The task ▸ Could you copy all of the data below, keeping every line unchanged?

Dataset entries ▸
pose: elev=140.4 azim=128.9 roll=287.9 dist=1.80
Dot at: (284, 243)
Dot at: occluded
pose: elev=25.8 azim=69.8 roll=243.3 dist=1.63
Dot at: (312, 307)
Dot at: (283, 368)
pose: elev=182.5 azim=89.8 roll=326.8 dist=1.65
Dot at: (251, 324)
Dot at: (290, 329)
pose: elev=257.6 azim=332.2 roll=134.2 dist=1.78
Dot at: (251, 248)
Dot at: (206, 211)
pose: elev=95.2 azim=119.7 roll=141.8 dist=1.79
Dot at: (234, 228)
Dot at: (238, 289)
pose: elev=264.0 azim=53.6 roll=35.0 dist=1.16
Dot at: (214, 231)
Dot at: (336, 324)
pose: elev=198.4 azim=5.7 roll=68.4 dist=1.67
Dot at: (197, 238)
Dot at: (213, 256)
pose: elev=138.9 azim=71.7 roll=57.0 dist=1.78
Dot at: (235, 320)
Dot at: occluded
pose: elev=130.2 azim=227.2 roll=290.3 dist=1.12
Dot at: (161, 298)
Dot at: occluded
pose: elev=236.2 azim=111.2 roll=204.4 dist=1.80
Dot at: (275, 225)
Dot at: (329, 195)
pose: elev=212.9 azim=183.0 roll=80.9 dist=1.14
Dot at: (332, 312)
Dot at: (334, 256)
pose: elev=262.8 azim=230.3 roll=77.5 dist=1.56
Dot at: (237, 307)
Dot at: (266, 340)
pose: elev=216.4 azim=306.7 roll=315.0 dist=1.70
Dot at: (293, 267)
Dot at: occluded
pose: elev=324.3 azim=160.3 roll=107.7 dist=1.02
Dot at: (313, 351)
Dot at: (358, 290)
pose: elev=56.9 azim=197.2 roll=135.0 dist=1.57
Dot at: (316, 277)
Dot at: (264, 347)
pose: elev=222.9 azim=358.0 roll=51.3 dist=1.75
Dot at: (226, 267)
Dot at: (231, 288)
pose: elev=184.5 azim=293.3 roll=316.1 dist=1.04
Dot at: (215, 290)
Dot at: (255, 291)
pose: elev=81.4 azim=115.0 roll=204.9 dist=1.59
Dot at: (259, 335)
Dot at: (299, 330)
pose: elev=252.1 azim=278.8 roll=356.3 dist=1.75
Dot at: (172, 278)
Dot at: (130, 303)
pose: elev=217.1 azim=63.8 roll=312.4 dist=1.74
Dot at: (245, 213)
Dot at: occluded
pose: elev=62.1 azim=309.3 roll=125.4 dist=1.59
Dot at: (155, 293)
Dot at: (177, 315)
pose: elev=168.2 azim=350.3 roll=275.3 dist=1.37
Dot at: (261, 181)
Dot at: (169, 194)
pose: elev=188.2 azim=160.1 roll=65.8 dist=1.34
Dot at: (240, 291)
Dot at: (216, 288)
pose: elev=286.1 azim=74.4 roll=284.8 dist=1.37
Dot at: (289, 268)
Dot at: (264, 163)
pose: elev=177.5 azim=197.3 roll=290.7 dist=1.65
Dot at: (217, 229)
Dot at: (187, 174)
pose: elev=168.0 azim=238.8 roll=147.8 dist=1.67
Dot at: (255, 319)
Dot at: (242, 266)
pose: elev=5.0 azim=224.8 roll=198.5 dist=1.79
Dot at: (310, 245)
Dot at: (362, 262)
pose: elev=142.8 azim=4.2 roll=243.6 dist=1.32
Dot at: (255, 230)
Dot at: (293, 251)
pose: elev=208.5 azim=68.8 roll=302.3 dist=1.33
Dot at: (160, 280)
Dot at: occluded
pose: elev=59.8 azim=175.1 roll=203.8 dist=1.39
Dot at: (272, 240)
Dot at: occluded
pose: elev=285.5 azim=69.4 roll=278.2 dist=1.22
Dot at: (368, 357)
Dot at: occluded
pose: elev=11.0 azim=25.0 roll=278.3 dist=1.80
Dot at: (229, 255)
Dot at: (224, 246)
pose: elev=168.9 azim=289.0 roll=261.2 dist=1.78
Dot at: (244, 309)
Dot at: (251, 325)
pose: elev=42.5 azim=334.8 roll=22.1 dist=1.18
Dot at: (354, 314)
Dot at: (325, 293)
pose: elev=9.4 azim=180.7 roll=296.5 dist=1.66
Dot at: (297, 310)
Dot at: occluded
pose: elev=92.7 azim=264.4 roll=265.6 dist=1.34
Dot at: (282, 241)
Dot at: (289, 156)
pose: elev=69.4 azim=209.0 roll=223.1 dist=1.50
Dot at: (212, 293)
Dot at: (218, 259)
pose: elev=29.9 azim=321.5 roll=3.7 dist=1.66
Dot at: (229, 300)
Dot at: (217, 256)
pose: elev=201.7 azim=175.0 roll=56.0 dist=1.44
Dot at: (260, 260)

Written response ▸
pose: elev=140.4 azim=128.9 roll=287.9 dist=1.80
Dot at: (284, 243)
Dot at: occluded
pose: elev=25.8 azim=69.8 roll=243.3 dist=1.63
Dot at: (312, 307)
Dot at: (283, 368)
pose: elev=182.5 azim=89.8 roll=326.8 dist=1.65
Dot at: (251, 324)
Dot at: (290, 329)
pose: elev=257.6 azim=332.2 roll=134.2 dist=1.78
Dot at: (251, 248)
Dot at: (206, 211)
pose: elev=95.2 azim=119.7 roll=141.8 dist=1.79
Dot at: (234, 228)
Dot at: (238, 289)
pose: elev=264.0 azim=53.6 roll=35.0 dist=1.16
Dot at: (214, 231)
Dot at: (336, 324)
pose: elev=198.4 azim=5.7 roll=68.4 dist=1.67
Dot at: (197, 238)
Dot at: (213, 256)
pose: elev=138.9 azim=71.7 roll=57.0 dist=1.78
Dot at: (235, 320)
Dot at: occluded
pose: elev=130.2 azim=227.2 roll=290.3 dist=1.12
Dot at: (161, 298)
Dot at: occluded
pose: elev=236.2 azim=111.2 roll=204.4 dist=1.80
Dot at: (275, 225)
Dot at: (329, 195)
pose: elev=212.9 azim=183.0 roll=80.9 dist=1.14
Dot at: (332, 312)
Dot at: (334, 256)
pose: elev=262.8 azim=230.3 roll=77.5 dist=1.56
Dot at: (237, 307)
Dot at: (266, 340)
pose: elev=216.4 azim=306.7 roll=315.0 dist=1.70
Dot at: (293, 267)
Dot at: occluded
pose: elev=324.3 azim=160.3 roll=107.7 dist=1.02
Dot at: (313, 351)
Dot at: (358, 290)
pose: elev=56.9 azim=197.2 roll=135.0 dist=1.57
Dot at: (316, 277)
Dot at: (264, 347)
pose: elev=222.9 azim=358.0 roll=51.3 dist=1.75
Dot at: (226, 267)
Dot at: (231, 288)
pose: elev=184.5 azim=293.3 roll=316.1 dist=1.04
Dot at: (215, 290)
Dot at: (255, 291)
pose: elev=81.4 azim=115.0 roll=204.9 dist=1.59
Dot at: (259, 335)
Dot at: (299, 330)
pose: elev=252.1 azim=278.8 roll=356.3 dist=1.75
Dot at: (172, 278)
Dot at: (130, 303)
pose: elev=217.1 azim=63.8 roll=312.4 dist=1.74
Dot at: (245, 213)
Dot at: occluded
pose: elev=62.1 azim=309.3 roll=125.4 dist=1.59
Dot at: (155, 293)
Dot at: (177, 315)
pose: elev=168.2 azim=350.3 roll=275.3 dist=1.37
Dot at: (261, 181)
Dot at: (169, 194)
pose: elev=188.2 azim=160.1 roll=65.8 dist=1.34
Dot at: (240, 291)
Dot at: (216, 288)
pose: elev=286.1 azim=74.4 roll=284.8 dist=1.37
Dot at: (289, 268)
Dot at: (264, 163)
pose: elev=177.5 azim=197.3 roll=290.7 dist=1.65
Dot at: (217, 229)
Dot at: (187, 174)
pose: elev=168.0 azim=238.8 roll=147.8 dist=1.67
Dot at: (255, 319)
Dot at: (242, 266)
pose: elev=5.0 azim=224.8 roll=198.5 dist=1.79
Dot at: (310, 245)
Dot at: (362, 262)
pose: elev=142.8 azim=4.2 roll=243.6 dist=1.32
Dot at: (255, 230)
Dot at: (293, 251)
pose: elev=208.5 azim=68.8 roll=302.3 dist=1.33
Dot at: (160, 280)
Dot at: occluded
pose: elev=59.8 azim=175.1 roll=203.8 dist=1.39
Dot at: (272, 240)
Dot at: occluded
pose: elev=285.5 azim=69.4 roll=278.2 dist=1.22
Dot at: (368, 357)
Dot at: occluded
pose: elev=11.0 azim=25.0 roll=278.3 dist=1.80
Dot at: (229, 255)
Dot at: (224, 246)
pose: elev=168.9 azim=289.0 roll=261.2 dist=1.78
Dot at: (244, 309)
Dot at: (251, 325)
pose: elev=42.5 azim=334.8 roll=22.1 dist=1.18
Dot at: (354, 314)
Dot at: (325, 293)
pose: elev=9.4 azim=180.7 roll=296.5 dist=1.66
Dot at: (297, 310)
Dot at: occluded
pose: elev=92.7 azim=264.4 roll=265.6 dist=1.34
Dot at: (282, 241)
Dot at: (289, 156)
pose: elev=69.4 azim=209.0 roll=223.1 dist=1.50
Dot at: (212, 293)
Dot at: (218, 259)
pose: elev=29.9 azim=321.5 roll=3.7 dist=1.66
Dot at: (229, 300)
Dot at: (217, 256)
pose: elev=201.7 azim=175.0 roll=56.0 dist=1.44
Dot at: (260, 260)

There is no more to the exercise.